MATERIAL PROVIDED »
===

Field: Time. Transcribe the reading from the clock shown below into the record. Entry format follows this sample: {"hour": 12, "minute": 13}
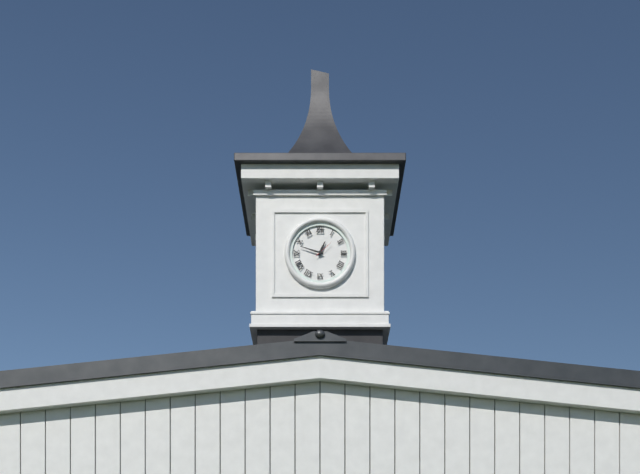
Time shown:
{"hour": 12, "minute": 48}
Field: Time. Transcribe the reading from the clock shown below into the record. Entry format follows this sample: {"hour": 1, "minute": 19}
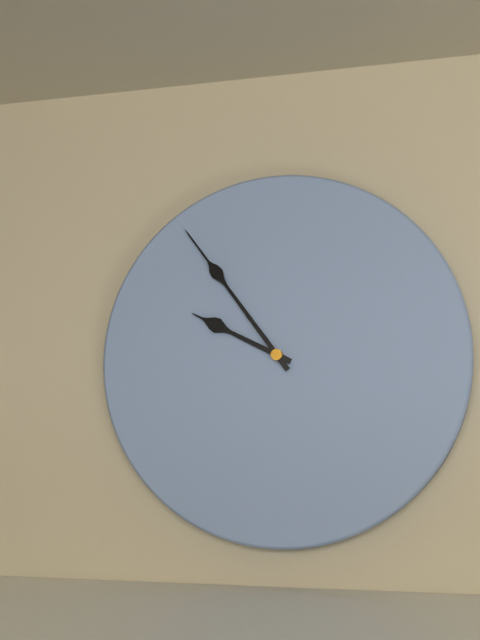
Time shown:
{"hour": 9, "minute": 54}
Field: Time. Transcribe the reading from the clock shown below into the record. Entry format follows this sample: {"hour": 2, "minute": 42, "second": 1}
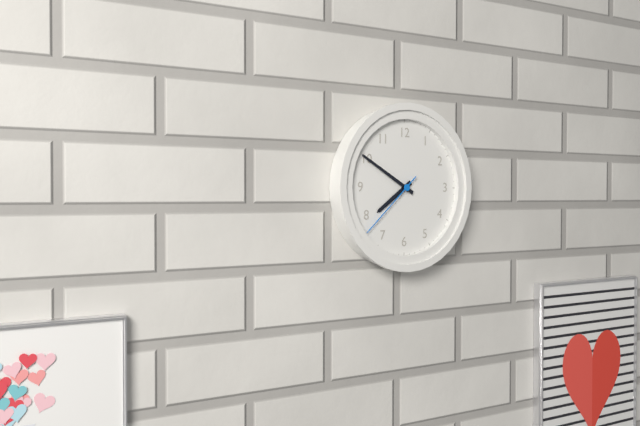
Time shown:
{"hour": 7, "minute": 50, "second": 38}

===

WHAT TO DO »
Write out the records above again, replacing "clock" with "watch" and leaving everything else unchanged. Omit the pictures.

OUTPUT FOR THIS TASK »
Field: Time. Transcribe the reading from the watch shown below into the record. Entry format follows this sample: {"hour": 12, "minute": 13}
Time shown:
{"hour": 12, "minute": 48}
Field: Time. Transcribe the reading from the watch shown below into the record. Entry format follows this sample: {"hour": 1, "minute": 19}
Time shown:
{"hour": 9, "minute": 54}
Field: Time. Transcribe the reading from the watch shown below into the record. Entry format follows this sample: {"hour": 2, "minute": 42, "second": 1}
Time shown:
{"hour": 7, "minute": 50, "second": 38}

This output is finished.